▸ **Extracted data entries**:
════════════════════

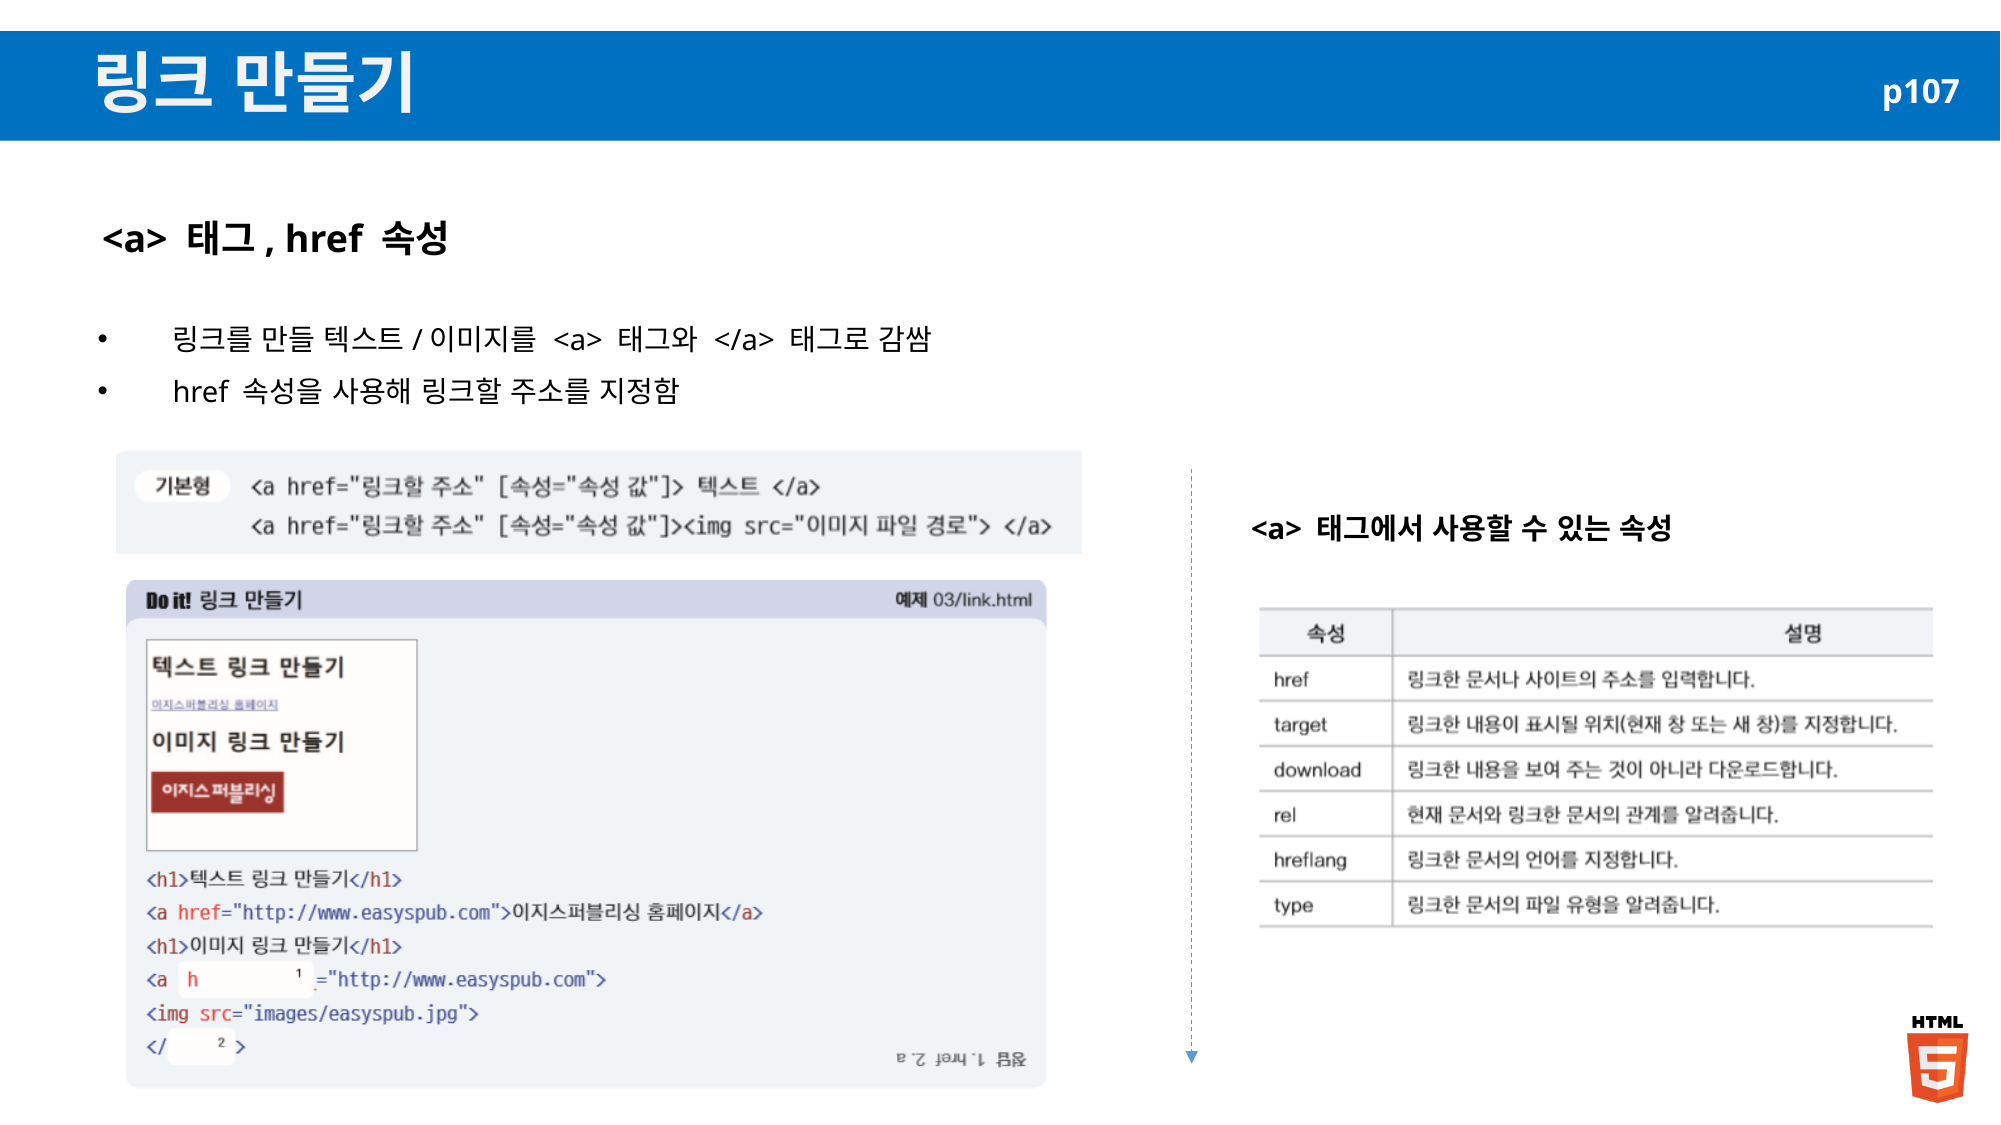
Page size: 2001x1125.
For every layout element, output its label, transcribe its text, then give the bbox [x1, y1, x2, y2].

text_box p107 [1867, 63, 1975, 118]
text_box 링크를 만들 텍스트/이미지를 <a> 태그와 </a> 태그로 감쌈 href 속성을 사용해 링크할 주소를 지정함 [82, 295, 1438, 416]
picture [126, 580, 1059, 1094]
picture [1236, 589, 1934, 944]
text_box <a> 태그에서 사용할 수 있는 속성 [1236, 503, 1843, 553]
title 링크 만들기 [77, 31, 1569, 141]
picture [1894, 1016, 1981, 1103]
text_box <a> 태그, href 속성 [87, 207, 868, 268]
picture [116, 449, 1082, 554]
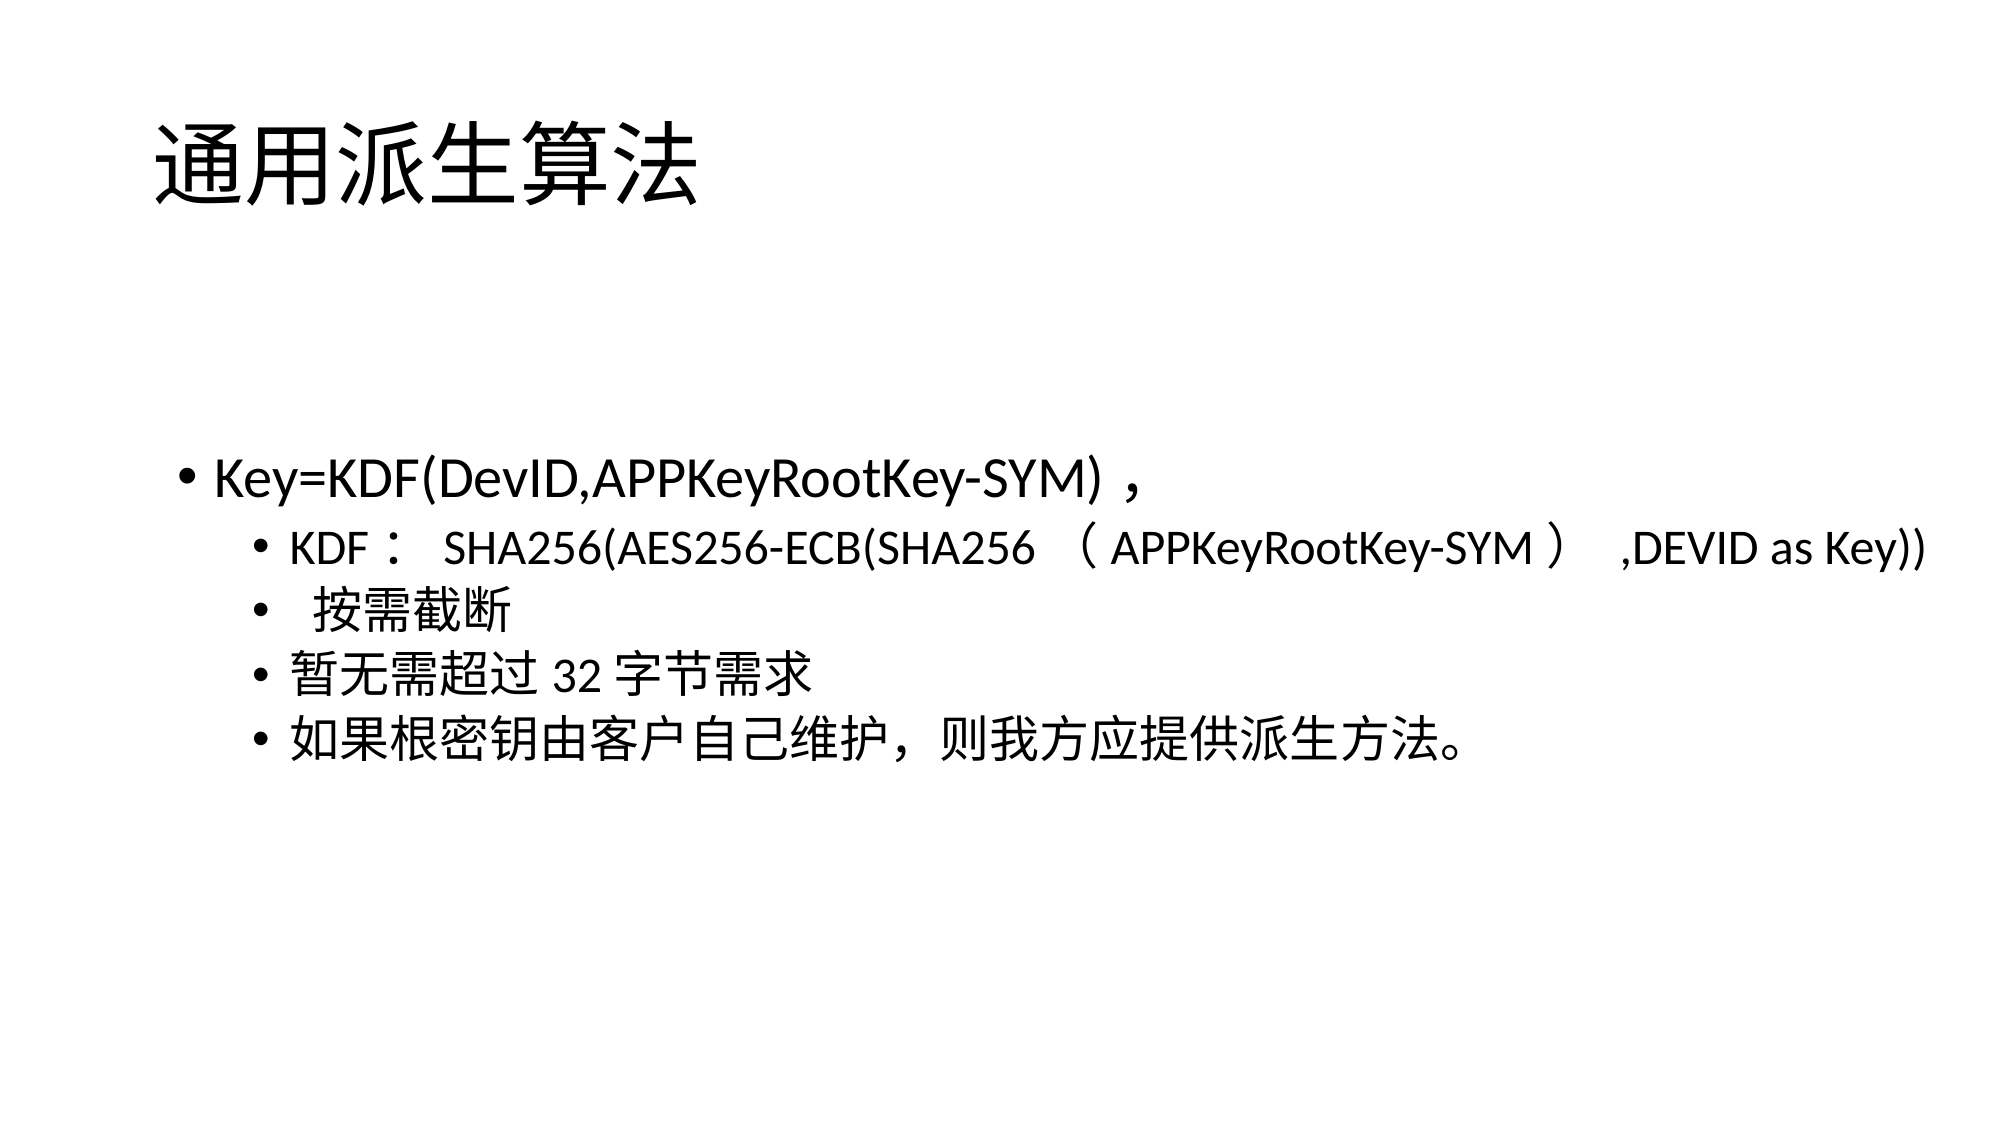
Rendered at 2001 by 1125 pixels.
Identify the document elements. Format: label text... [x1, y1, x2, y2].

════════════════════

▸ **What is needed**: Nothing but the lines from the line containing "For every layout" through the last line of the records above is to be extracted, exactly and with no pictures.

▸ **Output of the task**:
For every layout element, output its label, transcribe its text, then give the bbox [x1, y1, x2, y2].

text_box p107 [1867, 63, 1975, 118]
text_box 링크를 만들 텍스트/이미지를 <a> 태그와 </a> 태그로 감쌈 href 속성을 사용해 링크할 주소를 지정함 [82, 295, 1438, 416]
picture [126, 580, 1059, 1094]
picture [1236, 589, 1934, 944]
text_box <a> 태그에서 사용할 수 있는 속성 [1236, 503, 1843, 553]
title 링크 만들기 [77, 31, 1569, 141]
picture [1894, 1016, 1981, 1103]
text_box <a> 태그, href 속성 [87, 207, 868, 268]
picture [116, 449, 1082, 554]
Rendered at 2001 by 1125 pixels.
Identify the document elements. Format: label text... [x1, y1, x2, y2].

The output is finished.